隣に居る貴方にも伝わりそうで手を強く握った。
「傷になるよ」
私の手を握る。
「心臓が痛い」
「運動不足」
「うっさい」
あゆむは後ろを見た。
目線に映る先は砂で象られた私達の足跡だった。
リズミカルに一定の歩幅があゆむ。
あゆむより小さな足跡で一定とは程遠い、ぐちゃぐちゃな足跡。
「僕らの出会いって足跡から始まったよね」
「え?同じクラスだから、もっと前に出会ってるよ」
「でも、僕は君を意識したのは、その瞬間だった」
「あー、うん。」
ただの同じクラスから、綺麗な男の子って認識したのは、あの出来事があったから...。
「気になってる女の子に足跡が一緒で悔しいと思ったんだ。
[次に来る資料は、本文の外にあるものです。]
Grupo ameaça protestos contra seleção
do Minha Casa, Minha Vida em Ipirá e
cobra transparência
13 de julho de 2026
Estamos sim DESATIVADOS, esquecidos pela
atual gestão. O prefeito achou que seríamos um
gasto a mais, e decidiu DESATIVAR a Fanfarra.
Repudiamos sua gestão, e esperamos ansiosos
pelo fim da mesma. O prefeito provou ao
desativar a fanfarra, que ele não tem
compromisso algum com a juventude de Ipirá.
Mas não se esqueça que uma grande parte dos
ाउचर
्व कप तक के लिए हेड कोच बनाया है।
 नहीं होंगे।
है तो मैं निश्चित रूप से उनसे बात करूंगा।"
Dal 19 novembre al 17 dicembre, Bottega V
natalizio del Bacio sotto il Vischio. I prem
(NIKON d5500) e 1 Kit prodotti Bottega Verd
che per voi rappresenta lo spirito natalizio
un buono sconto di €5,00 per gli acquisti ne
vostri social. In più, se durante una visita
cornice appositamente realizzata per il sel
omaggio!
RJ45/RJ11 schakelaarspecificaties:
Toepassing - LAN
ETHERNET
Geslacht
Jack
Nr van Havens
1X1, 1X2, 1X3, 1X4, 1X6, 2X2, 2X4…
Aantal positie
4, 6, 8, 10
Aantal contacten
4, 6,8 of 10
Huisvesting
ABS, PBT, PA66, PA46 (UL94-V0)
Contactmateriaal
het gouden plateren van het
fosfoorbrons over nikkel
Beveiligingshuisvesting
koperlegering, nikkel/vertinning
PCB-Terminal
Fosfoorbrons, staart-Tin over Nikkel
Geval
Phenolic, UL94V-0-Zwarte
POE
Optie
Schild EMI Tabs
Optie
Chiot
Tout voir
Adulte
その女の子の足跡は、クラスよりも小さいから余計に悔しくて、頑張って大きくしようとしたんだ」
「そんな前から好きなんだ」
「うん」
羞恥の無い素直な返事が帰ってきた。
もう一度、足跡を見る。
いつの頃から私より足が大きくなったのだろうか。
「貴方の足跡が欲しい」
「え?」
「貴方が生きた証の」
「ごめんね」
何故、貴方が死ぬのだろうか。
私達は数年前に家出した先の海にやってきた。
あの後、家に帰れば、色んな人に怒られた。
けど、私はあの時の家出を後悔しない。
「あゆみ、あの旗の所まで競走だよ」
そう言って、私は全力で走った
「ママ待って」
誰に似たんだが、運動神経が良い娘に追いつかれた。
「ママ、あゆみの勝ちだよ」
「そうだね」
私と娘が走った足跡を見る。
ちっちゃくて可愛い私達の子供の足跡。